What a reminder that live theatre is LIVE, that things can go wrong and that that’s all part of the excitement.
At the Omnibus Theatre last night, Blood Wedding‘s 7.30pm start time was delayed as one of the actors was trapped on a broken down overground train. I was already there to chair a post-show Q&A with adapter/director George Richmond-Scott so we decided to make it a pre-show Q&A.
This turned into a fascinating, impromptu interview with George – carefully avoiding spoilers – about how his (and the highly engaged audience’s) love of Lorca, how this new version came about, the key role that Google Translate played in the adaptation, the importance of a full-time movement director, the rise of fascism, the intricacy of set models, Everybody’s Talking About Jamie (yes, the West End musical – George is also associate director on it) … and much more.

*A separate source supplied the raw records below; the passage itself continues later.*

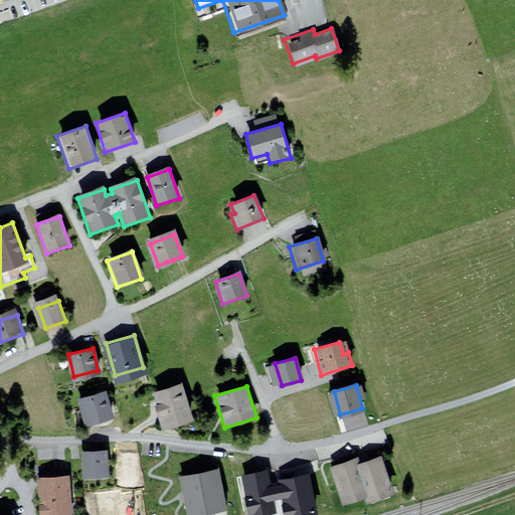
[(182,387),(157,394),(166,425),(190,418),(182,387)]
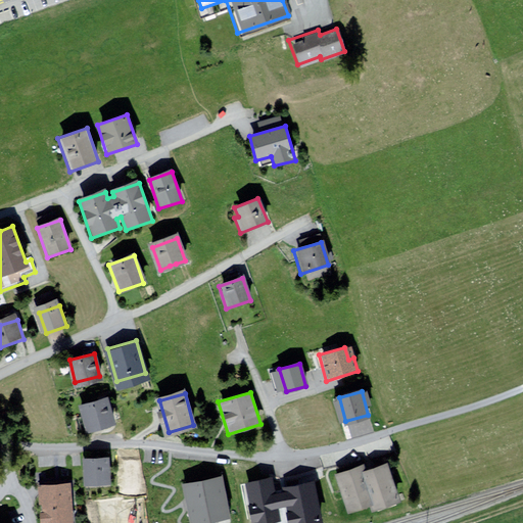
[(104,394),(75,401),(82,430),(111,422),(104,394)]
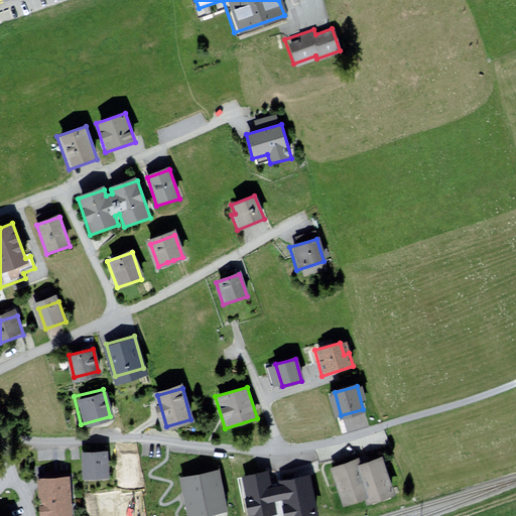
[(107,452),(82,452),(82,480),(108,479),(107,452)]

After an hour’s discussion, the actor’s train still hadn’t moved and the performance had to be cancelled – much to the disappointment of the audience, who, seemed like they could have gone on talking for another hour to buy more time! Happily, all the theatregoers who were available to have been rebooked for another performance. What’s certain is that they’ll now be watching Blood Wedding with far greater insight now. Listen to the full, unedited podcast of the discussion below.
I hope this evening’s “Lorca lesson” has also energised them to join me for the Cervantes Theatre’s production of Yerma, Lorca’s next play in his renowned 1930s Spanish rural trilogy. That event is on Friday 9 November.
Meanwhile, back at the Omnibus, Blood Wedding has been winning rave reviews and continues until 23 September. George Richmond-Scott has relocated the action from rural Spain in the 1930s to cosmopolitan London today, where a bride’s wedding is disrupted by an ex-lover. What happens when it’s too late to escape – will she open the door and run? A play for our fractured times, this new version of Lorca’s 1932 classic also explores cultural divisions and the power of community.
Maria de Lima, Yorgos Karmalegos and Racheal Ofori lead the seven-strong cast at Omnibus Theatre, and are joined by Miztli Rose Neville, Ash Rizi, Camilla Mathias and Federico Trujillo. Told in a bold physical style, the production also features original live music by Camilla Mathias and movement by Patricia Suarez.